Amidst such situations, the state is obliged to come to the rescue of the suffering people, supply resources, provisions and medical equipment to different habitations, transfer money to those who have lost their livelihood and more importantly to rebuild the health infrastructure from scratch. So much of these was unforeseen expenses not reflected in the budget, yet somehow has to be expended. On the one hand, the state is confronted with mounting expenditure; on the other hand, a dwindling revenue. Yet, unlike the Union government, the state government cannot print currency to finance its expenses, nor grew money on trees.
Then, what are the options to raise money? There are three notable ways. First is through state’s own tax or non-tax revenue or through tax devolution from the center. Second is through borrowings, and third is through central or external grants and assistance. As is well known, the most preferred means of raising resources would be the grants-in-aid from the Central government. Because grants do not create liability nor incur costs to the consumers. But since all states are seeking for additional funds, we cannot set our hopes too high. The other option would be to raise revenue through taxes. But as the economic activity is on a standstill, revenue collection through tax would be minimal, and any effort to raise revenue through new or enhanced tax rates would be resisted, as is seen in the present scenario.
The last option would be borrowings. Taking cognizance of the situation, the RBI has decided to increase WMA limit by 30% from the existing limit for all states to enable them to tide over the situation arising out of the pandemic. Such measures are good news for a cash strapped state like Nagaland. However, indulging too much on borrowings will put a toll on the state’s finance and economy in the long run. Already, the state is spending 30% of its annual expenditure on debt servicing. That means less money is left for other developmental expenditures.

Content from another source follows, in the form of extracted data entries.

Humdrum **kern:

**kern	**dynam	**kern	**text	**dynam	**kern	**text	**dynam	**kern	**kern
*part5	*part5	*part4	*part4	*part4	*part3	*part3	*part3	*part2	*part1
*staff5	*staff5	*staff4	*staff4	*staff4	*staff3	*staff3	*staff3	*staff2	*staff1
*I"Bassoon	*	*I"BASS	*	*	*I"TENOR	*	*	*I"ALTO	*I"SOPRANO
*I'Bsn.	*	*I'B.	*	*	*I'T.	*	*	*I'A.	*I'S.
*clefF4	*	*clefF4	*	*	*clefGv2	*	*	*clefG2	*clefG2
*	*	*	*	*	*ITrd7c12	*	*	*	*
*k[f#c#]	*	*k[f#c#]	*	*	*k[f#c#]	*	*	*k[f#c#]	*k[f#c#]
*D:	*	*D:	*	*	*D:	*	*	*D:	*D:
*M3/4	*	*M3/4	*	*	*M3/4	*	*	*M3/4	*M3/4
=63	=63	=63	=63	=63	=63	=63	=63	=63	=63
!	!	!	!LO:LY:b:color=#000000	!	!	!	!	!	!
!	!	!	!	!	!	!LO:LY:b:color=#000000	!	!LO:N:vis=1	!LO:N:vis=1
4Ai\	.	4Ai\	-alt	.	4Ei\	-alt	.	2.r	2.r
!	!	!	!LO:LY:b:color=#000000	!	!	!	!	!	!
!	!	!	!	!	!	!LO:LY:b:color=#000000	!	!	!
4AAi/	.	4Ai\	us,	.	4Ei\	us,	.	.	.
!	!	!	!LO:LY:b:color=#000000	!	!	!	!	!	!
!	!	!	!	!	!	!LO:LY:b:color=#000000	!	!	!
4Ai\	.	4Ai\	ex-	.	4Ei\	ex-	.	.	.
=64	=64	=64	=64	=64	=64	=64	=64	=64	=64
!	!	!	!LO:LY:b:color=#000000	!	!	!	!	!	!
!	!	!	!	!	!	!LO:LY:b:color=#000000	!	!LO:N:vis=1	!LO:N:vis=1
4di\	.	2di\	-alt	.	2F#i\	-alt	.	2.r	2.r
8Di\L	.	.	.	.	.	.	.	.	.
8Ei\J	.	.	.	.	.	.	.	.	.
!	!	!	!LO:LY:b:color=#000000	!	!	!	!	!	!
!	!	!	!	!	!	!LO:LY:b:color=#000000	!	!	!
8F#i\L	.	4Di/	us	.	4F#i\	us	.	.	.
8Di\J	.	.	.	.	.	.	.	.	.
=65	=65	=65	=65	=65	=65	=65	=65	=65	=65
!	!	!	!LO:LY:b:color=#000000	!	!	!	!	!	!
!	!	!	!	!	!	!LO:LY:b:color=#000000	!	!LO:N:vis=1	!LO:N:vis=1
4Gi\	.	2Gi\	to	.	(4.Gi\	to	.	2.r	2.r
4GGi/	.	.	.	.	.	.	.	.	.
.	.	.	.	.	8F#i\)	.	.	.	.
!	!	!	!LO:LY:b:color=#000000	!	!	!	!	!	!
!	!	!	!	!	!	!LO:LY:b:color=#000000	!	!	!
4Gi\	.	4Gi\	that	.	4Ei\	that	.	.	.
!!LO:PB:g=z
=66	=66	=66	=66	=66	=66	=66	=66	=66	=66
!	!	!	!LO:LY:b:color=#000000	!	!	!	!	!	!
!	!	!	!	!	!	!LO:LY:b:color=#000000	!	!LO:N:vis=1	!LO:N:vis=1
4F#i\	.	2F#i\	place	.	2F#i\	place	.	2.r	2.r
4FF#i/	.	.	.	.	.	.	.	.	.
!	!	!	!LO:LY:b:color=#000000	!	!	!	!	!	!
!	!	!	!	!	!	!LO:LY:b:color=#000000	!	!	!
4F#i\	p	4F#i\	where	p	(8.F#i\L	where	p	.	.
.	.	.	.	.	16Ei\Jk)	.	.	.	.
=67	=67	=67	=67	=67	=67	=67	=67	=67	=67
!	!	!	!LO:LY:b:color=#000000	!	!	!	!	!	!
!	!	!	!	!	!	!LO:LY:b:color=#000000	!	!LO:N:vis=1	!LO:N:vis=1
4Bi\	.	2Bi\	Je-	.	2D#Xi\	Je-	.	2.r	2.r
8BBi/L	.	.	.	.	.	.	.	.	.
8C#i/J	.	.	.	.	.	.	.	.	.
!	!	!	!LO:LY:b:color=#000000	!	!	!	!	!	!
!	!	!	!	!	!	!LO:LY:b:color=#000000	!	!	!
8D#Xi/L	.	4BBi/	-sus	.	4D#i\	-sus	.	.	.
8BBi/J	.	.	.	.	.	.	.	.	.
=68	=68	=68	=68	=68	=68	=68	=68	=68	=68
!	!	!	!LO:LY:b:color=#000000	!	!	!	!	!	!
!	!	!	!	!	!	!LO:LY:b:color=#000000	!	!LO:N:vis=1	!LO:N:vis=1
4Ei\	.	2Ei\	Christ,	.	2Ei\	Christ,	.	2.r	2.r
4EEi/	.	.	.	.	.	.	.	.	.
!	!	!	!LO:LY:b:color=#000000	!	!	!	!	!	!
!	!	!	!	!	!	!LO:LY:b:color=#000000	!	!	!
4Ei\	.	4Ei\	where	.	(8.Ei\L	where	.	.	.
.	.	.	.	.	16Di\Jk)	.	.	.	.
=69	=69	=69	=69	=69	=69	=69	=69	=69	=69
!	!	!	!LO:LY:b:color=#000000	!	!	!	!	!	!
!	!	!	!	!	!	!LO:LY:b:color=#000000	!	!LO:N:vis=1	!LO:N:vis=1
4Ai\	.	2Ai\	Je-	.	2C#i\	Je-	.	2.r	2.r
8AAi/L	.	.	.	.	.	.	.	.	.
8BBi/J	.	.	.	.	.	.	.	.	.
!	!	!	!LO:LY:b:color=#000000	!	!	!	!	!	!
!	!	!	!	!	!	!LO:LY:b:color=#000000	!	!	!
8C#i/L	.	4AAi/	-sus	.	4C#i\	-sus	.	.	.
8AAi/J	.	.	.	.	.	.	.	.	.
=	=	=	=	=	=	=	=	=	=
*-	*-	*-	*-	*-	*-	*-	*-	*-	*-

Therefore, if the budgetary shortfalls are not supplemented through generous grants from the Centre, the state will be in a precarious position to fight the pandemic, restore human lives and business activity. Meanwhile, the government must put in place strict austerity measures to curb avoidable expenditures. The government must also ensure that the state and its agencies, including the local and village bodies, judiciously utilize the funds allotted to combat the disease or alleviate human livelihoods. Government officials and community leaders must also take due diligence such that assistance meant for the poor and needy reach the most deserving individuals.
As for the general public, we must remain vigilant against the virus and corrupt practices; cooperate with the authorities and help them perform their duties well; abide the law, assist each other and encourage one another to do well and better. For tough times never last, tough people do.